A recent development, termed prime editing, provides a flexible platform for DNA editing, allowing for all base-to-base conversions, insertions or deletions, without the need of a DSB or donor DNA, and with lower off-target activity than Cas9 (see the figure, panel c)[110]. The prime editor consists of nCas9 fused to a reverse transcriptase, which is guided to its target by a prime editing guide RNA (pegRNA). In addition to the target sequence, the pegRNA contains a reverse transcriptase template (RT template) for the desired edit, preceded by a primer-binding site. The primer-binding site hybridizes to the nicked target DNA, and the RT template dictates the sequence of the new edited DNA. Prime editing and base editing methods could both potentially be used for genetic interaction mapping in mammalian cells, but the editing efficiency is not yet high enough for robust application[112].

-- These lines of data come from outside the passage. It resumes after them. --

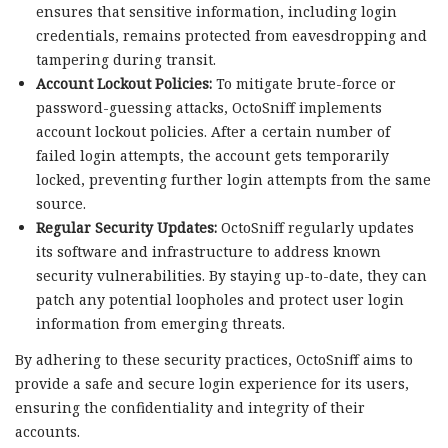
ensures that sensitive information, including login
credentials, remains protected from eavesdropping and
tampering during transit.
Account Lockout Policies:
To mitigate brute-force or
password-guessing attacks, OctoSniff implements
account lockout policies. After a certain number of
failed login attempts, the account gets temporarily
locked, preventing further login attempts from the same
source.
Regular Security Updates:
OctoSniff regularly updates
its software and infrastructure to address known
security vulnerabilities. By staying up-to-date, they can
patch any potential loopholes and protect user login
information from emerging threats.
By adhering to these security practices, OctoSniff aims to
provide a safe and secure login experience for its users,
ensuring the confidentiality and integrity of their
accounts.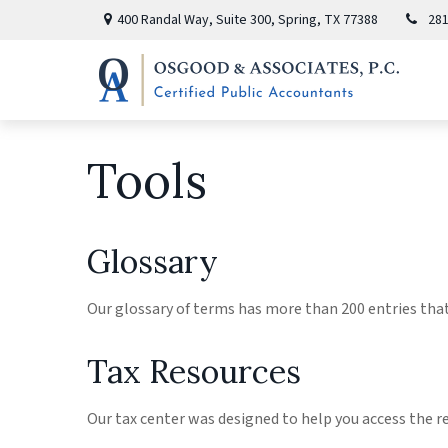
400 Randal Way,
Suite 300,
Spring,
TX
77388
281
Tools
Glossary
Our glossary of terms has more than 200 entries that 
Tax Resources
Our tax center was designed to help you access the r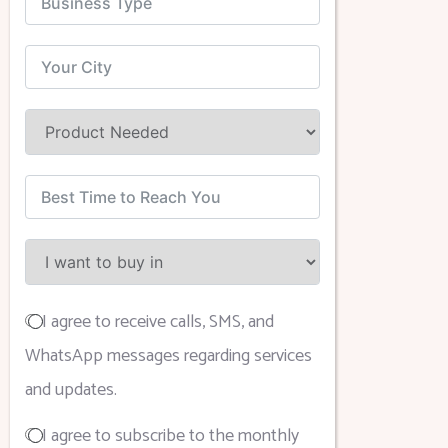
I agree to receive calls, SMS, and
WhatsApp messages regarding services
and updates.
I agree to subscribe to the monthly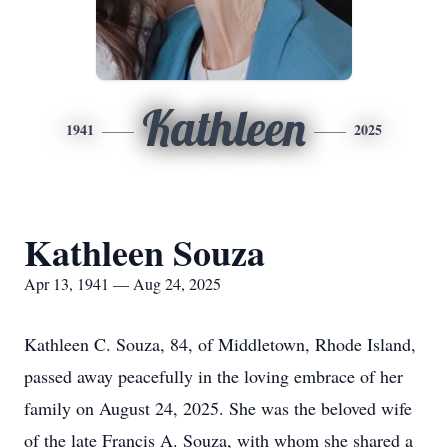
Kathleen
1941
2025
Kathleen Souza
Apr 13, 1941 — Aug 24, 2025
Kathleen C. Souza, 84, of Middletown, Rhode Island,
passed away peacefully in the loving embrace of her
family on August 24, 2025. She was the beloved wife
of the late Francis A. Souza, with whom she shared a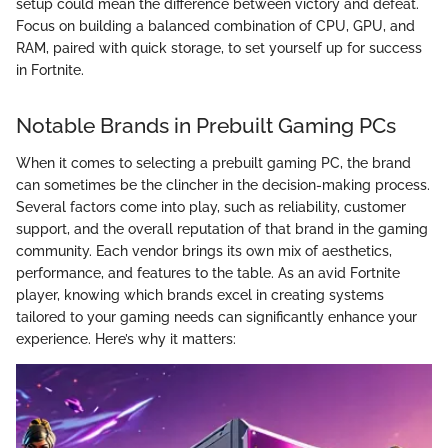
setup could mean the difference between victory and defeat.
Focus on building a balanced combination of CPU, GPU, and
RAM, paired with quick storage, to set yourself up for success
in Fortnite.
Notable Brands in Prebuilt Gaming PCs
When it comes to selecting a prebuilt gaming PC, the brand
can sometimes be the clincher in the decision-making process.
Several factors come into play, such as reliability, customer
support, and the overall reputation of that brand in the gaming
community. Each vendor brings its own mix of aesthetics,
performance, and features to the table. As an avid Fortnite
player, knowing which brands excel in creating systems
tailored to your gaming needs can significantly enhance your
experience. Here’s why it matters: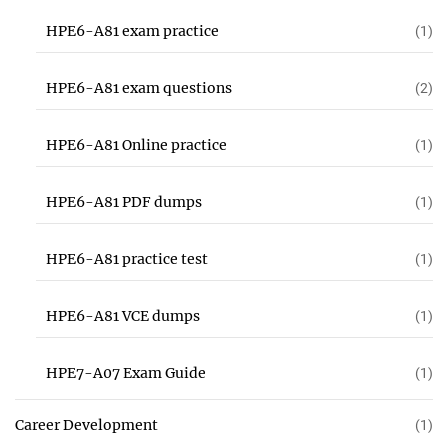
HPE6-A81 exam practice
(1)
HPE6-A81 exam questions
(2)
HPE6-A81 Online practice
(1)
HPE6-A81 PDF dumps
(1)
HPE6-A81 practice test
(1)
HPE6-A81 VCE dumps
(1)
HPE7-A07 Exam Guide
(1)
Career Development
(1)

In budding yeast, which is more tractable for genome editing than mammalian cells, a CRISPR–Cas9-based method was recently developed for multiplexed genome editing in a pooled fashion, allowing for the rapid measurement of point mutant chemical–genetic interactions (see the figure, panel d)[108]. Here, guide–donor plasmids are first generated, which contain the desired sequence of donor DNA, combined with a barcode and guide sequences to direct the edit and barcode integration. The plasmids are transformed into Cas9-expressing yeast cells, resulting in genomically edited cells with the corresponding barcode integrated. Cells are grown in a pooled format and exposed to a large number of different conditions. Barcodes are counted via sequencing, and chemical–genetic interactions are quantified based on enrichment or depletion of each mutant in treated versus untreated conditions. This method would allow for proteome-wide measurement of chemical–genetic interactions for protein complex subunits, thereby providing the data required for global structural modelling of the budding yeast protein interactome.

Conclusions

Structural modelling of proteins and protein complexes using genetically derived restraints lies at the intersection of network biology and structural biology. Until recently, these major areas of research were disparate and had little overlap. Network biology provided a large-scale systems view of interactions within and between cellular processes, whereas structural biology supplied structures of individual proteins and complexes, typically derived in vitro. Genetics-based structural modelling uses spatial restraints derived from functional data, such as coevolution or genetic interactions, to compute structural models. The methods are efficient and low cost, and enable structural characterization of protein interaction interfaces, with a potential to cover entire protein–protein interactomes, including those of host–pathogen systems. These techniques are not meant to replace traditional structural biology methods, which remain the gold standard in terms of resolution. Instead, the orthogonal datasets produced by genetics-based modelling are primed to complement traditional structural biology methods to provide a more accurate and complete description of the structures of proteins in vivo.